When Celine Da Silva, a sophomore television and digital media major, was asked to describe why she chose to be a commuter, it seemed to be common sense.

“I chose to commute because I don’t live too far from campus so I feel it’s the best decision financially,” Da Silva said.

Commuter student Celine Da Silva takes a selfie. As a commuter, she is given the option to travel to and from campus whenever she wants. Photo courtesy of Celine Da Silva

As a commuter, sophomore television and digital media major Celine Da Silva is given the option to travel to and from campus whenever she wants.
Photo courtesy of Celine Da Silva

Da Silva’s only in-person class last semester allowed for more social distancing. She still does the basics every student is expected to do when coming to campus, which are sanitizing ones hands, putting on a mask and filling out Hawk Checks.

According to an article on Money.com detailing the college experience at Montclair State, approximately 30% of students are residents. That means 70% of students choose to drive or use public transportation, which even with constant testing could still run the risk of exposure to COVID-19 if not handled properly.

While thankfully there has been no real evidence of a mass exposure on campus, there is still a serious concern among students and staff.

The remaining 30% of students living in dormitories are also facing restrictions. A policy implemented in November 2020 made it very clear to residents that leaving campus without permission was not an option. Waivers would have to be filled out, detailing locations and times students were not on campus.

Frequent tests for students living on campus without any means of transport could also run up a small fortune in order to find a place to get tested. This does not stop at leaving campus. Re-entry in essence means mandatory mask lowering to confirm identities, temperature checks at the door and Hawk Checks in order to leave dorm rooms.

For Samantha Wurts, a sophomore psychology major at Montclair State, this is a frustrating reality.

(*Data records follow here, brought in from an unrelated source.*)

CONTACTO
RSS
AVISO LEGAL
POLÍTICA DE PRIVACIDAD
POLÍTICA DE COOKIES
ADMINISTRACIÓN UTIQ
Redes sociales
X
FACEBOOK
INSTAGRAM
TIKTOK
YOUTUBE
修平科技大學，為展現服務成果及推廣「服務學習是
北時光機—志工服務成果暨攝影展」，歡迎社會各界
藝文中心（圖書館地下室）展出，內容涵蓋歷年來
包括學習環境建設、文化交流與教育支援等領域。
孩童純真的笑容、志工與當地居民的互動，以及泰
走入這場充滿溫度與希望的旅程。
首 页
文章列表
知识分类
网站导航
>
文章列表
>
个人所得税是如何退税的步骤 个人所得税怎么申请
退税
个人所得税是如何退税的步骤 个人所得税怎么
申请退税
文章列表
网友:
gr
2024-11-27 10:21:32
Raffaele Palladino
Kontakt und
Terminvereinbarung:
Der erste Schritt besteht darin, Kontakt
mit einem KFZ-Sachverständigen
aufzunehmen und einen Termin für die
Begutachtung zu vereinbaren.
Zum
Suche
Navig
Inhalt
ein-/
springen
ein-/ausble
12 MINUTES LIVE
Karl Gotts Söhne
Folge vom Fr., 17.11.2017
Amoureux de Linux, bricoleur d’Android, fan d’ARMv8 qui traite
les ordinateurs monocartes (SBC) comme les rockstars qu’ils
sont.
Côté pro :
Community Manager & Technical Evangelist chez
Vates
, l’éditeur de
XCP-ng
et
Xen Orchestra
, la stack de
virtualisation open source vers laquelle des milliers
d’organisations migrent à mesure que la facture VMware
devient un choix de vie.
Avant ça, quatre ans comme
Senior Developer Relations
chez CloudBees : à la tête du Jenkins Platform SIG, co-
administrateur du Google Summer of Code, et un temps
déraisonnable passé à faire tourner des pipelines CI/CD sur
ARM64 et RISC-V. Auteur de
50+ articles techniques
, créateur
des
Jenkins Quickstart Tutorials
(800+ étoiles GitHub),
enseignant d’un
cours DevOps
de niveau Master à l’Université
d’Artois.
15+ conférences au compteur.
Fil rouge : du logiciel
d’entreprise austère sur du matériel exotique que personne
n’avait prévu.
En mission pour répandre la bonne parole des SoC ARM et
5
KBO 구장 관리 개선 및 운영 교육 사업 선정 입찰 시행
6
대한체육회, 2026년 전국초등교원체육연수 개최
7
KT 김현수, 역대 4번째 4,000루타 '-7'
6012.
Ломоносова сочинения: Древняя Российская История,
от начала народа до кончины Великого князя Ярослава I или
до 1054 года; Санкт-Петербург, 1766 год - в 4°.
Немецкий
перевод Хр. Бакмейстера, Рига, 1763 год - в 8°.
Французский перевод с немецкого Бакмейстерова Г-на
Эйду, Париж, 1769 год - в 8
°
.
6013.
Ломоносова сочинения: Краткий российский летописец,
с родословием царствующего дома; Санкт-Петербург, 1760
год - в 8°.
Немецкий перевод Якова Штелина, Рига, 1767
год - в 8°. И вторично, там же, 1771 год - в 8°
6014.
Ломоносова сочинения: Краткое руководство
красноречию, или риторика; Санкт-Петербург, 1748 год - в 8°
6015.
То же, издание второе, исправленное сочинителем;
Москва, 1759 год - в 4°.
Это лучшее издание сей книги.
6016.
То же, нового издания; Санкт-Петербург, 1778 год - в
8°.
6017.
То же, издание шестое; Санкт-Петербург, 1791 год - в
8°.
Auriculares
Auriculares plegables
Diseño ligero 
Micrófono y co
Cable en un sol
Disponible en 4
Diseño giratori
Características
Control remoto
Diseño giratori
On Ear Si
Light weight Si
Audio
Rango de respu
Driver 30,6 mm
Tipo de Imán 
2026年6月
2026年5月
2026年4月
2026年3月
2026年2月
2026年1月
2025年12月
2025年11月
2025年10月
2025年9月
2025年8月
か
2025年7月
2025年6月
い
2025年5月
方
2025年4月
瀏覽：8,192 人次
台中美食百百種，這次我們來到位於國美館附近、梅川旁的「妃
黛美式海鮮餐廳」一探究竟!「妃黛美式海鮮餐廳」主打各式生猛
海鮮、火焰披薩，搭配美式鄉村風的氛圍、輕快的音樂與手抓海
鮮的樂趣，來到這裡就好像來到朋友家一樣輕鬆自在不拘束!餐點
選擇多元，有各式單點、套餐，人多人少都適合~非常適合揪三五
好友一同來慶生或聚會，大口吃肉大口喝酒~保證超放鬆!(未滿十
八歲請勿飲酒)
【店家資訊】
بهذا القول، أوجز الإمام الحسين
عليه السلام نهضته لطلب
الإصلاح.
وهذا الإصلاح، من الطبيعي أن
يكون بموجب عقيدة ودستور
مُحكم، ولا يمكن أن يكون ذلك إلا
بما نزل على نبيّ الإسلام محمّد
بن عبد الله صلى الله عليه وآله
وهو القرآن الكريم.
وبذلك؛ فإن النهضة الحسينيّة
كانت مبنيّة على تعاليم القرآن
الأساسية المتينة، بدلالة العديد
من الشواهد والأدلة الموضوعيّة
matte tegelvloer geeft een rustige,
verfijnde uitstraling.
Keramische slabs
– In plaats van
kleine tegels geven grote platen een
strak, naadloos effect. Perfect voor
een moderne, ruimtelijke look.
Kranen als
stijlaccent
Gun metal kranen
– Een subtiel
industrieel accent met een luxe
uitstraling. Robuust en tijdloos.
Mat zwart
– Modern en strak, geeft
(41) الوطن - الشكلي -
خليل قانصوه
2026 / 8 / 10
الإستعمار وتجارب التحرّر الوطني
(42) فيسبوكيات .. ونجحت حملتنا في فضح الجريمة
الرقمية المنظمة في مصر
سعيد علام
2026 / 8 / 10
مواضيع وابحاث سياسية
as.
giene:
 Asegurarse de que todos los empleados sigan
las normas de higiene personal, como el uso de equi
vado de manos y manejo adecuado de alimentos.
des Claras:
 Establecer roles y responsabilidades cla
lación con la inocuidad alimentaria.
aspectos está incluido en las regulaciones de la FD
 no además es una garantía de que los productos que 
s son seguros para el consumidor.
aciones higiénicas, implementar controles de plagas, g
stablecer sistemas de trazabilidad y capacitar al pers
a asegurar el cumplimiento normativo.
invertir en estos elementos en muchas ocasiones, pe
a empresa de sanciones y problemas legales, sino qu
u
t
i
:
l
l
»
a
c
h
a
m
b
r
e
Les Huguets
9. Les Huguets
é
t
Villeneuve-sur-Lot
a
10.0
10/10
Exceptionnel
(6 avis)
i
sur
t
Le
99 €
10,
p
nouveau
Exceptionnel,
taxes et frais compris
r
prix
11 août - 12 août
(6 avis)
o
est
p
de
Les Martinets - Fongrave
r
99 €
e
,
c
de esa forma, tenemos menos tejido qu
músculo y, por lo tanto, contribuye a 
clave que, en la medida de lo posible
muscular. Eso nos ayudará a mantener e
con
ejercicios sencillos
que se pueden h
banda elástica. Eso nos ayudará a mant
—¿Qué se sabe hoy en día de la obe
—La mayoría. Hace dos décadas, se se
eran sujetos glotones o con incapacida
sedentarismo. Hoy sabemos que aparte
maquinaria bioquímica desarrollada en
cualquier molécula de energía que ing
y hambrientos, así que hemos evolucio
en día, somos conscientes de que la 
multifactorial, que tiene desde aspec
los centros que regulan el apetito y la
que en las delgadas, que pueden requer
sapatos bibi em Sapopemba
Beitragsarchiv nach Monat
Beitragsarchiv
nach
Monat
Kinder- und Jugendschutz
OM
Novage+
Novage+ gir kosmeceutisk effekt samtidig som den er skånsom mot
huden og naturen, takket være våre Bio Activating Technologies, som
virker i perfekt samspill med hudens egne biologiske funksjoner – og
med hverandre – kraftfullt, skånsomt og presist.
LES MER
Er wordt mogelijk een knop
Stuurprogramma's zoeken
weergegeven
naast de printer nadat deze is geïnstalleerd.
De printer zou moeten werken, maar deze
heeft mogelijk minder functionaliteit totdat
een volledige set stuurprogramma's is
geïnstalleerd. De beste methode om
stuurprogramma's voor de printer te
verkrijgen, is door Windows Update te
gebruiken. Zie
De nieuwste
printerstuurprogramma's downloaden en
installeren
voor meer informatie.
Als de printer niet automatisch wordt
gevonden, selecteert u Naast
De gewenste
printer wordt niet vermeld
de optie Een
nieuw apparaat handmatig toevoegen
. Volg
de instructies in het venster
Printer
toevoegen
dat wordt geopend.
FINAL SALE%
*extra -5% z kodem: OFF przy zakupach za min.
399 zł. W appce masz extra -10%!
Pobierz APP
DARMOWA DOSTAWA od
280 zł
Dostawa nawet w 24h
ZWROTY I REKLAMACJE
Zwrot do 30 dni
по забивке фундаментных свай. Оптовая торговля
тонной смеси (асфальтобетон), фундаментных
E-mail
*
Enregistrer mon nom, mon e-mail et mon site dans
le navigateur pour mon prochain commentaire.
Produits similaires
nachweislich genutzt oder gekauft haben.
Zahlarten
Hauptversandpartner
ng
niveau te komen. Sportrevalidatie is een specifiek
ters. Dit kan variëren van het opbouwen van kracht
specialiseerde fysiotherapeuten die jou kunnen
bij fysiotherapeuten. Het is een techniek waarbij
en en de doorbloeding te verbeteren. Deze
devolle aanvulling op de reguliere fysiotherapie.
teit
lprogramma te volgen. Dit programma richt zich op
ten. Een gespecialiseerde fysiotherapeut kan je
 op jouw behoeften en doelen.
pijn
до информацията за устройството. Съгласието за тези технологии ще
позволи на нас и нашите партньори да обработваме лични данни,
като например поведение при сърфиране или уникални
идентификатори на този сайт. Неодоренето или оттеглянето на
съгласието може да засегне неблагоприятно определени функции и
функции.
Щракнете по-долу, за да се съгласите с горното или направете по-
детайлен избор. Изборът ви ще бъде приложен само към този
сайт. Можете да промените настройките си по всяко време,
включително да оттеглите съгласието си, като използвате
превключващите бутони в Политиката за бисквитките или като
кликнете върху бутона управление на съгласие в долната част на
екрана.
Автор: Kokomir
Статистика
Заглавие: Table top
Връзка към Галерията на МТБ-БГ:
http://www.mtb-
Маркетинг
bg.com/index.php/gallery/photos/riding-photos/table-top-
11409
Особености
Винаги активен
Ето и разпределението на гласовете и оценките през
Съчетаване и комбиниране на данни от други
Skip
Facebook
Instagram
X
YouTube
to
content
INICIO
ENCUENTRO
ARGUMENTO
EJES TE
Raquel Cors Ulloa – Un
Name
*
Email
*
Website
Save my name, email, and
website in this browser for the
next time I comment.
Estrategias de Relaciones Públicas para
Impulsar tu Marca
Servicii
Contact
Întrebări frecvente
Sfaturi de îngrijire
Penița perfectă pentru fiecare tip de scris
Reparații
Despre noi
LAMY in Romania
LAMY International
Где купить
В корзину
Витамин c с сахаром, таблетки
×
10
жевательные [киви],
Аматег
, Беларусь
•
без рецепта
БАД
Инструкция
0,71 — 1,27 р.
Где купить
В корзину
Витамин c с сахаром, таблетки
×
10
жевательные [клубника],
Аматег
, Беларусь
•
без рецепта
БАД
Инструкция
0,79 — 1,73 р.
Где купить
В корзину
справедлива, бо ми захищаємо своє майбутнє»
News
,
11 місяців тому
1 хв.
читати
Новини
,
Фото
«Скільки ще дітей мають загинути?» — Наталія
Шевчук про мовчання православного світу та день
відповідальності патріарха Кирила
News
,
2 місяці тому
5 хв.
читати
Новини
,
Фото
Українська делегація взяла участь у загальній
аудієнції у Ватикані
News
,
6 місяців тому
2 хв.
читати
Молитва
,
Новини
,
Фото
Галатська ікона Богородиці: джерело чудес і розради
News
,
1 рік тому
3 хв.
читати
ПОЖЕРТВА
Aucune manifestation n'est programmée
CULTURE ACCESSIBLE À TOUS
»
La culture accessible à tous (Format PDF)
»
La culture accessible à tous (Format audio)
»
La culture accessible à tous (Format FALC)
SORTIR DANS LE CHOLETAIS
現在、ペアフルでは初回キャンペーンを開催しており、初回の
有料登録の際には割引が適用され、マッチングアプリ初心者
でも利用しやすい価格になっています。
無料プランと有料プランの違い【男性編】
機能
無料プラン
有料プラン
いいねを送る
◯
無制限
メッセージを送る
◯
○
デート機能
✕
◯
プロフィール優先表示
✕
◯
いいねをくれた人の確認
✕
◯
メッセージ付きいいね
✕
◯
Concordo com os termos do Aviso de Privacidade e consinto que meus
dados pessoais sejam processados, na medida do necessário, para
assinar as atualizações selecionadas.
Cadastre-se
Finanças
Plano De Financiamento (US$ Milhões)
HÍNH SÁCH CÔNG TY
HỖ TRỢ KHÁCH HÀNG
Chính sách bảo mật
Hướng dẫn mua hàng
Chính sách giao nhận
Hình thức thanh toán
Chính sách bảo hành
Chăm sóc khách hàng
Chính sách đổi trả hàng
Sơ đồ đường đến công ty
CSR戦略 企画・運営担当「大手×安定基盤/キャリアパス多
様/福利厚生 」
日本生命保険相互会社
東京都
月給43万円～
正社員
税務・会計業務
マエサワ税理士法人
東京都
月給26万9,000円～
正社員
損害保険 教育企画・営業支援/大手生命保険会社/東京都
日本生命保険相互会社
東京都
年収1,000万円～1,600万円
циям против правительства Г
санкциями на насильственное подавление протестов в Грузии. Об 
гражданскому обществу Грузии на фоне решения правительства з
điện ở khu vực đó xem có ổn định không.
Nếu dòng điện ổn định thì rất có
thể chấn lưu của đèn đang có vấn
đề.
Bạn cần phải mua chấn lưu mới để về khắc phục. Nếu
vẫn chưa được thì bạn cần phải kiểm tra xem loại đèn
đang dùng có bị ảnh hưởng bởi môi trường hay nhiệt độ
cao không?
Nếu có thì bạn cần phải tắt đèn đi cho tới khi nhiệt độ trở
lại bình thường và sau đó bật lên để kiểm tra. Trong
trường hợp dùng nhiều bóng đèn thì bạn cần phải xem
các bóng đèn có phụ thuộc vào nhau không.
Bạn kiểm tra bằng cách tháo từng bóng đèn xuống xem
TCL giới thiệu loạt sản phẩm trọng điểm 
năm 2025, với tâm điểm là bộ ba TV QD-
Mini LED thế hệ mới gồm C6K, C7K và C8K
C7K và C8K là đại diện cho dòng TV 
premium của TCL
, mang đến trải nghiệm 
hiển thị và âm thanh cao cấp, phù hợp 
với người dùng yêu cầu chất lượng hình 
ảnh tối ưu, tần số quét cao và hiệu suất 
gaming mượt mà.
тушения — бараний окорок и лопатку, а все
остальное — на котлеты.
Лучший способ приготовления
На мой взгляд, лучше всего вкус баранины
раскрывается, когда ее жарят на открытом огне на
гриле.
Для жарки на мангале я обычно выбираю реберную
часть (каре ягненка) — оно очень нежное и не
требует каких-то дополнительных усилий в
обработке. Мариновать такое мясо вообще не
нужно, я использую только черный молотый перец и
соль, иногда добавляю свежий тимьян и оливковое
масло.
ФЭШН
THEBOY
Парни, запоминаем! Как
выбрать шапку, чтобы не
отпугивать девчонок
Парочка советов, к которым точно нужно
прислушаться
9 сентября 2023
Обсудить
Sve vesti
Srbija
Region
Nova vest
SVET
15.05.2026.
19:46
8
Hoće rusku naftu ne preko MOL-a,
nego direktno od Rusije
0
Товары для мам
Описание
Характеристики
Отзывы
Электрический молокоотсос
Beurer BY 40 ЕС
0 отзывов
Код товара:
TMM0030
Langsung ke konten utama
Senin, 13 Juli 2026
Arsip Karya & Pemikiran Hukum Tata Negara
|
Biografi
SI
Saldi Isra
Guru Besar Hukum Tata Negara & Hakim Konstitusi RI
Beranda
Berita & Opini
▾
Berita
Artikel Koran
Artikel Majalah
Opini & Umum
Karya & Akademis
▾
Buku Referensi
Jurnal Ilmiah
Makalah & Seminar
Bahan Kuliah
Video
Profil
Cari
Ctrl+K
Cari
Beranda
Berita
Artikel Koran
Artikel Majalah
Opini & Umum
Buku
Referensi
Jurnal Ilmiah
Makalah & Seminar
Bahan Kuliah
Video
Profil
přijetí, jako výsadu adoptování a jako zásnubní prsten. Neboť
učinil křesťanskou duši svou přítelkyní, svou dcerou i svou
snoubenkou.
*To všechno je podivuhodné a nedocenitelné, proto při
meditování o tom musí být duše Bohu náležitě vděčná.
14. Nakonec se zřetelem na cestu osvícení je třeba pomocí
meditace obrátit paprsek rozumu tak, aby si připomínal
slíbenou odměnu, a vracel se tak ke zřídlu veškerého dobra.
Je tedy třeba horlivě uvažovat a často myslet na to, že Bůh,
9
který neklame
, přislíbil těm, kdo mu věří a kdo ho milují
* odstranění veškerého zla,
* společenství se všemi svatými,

“I don’t think the waiver system works because there is no real way to check where every student is going when they leave their dorm without it becoming authoritarian,” Wurts said. “Even then there is no real way to check and see where these students have been.”

Residential student Samantha Wurts takes a selfie inside her dorm. She is one of many residential students under restrictions. Photo courtesy of Samantha Wurts

Sophomore psychology major Samantha Wurts is one of many residential students under restrictions.
Photo courtesy of Samantha Wurts

Wurts has been living on campus for nearly four semesters, as she lives too far to commute to campus in order to attend classes.

“I do feel like commuters get a bit more leeway,” Wurts said. “I have to get a test before I come back on campus but they’re allowed to come on campus every day without a test and only a Hawk Check? I understand the reason why I have to take it before staying in a residence hall and it’s too much to ask the commuters to get a test every time they come on campus, I don’t know what the solution is.”

While the spring semester is in full swing as of Feb. 8, there are questions of whether or not these measures will increase for commuters. For residential students, it is a given to see more restrictions next semester.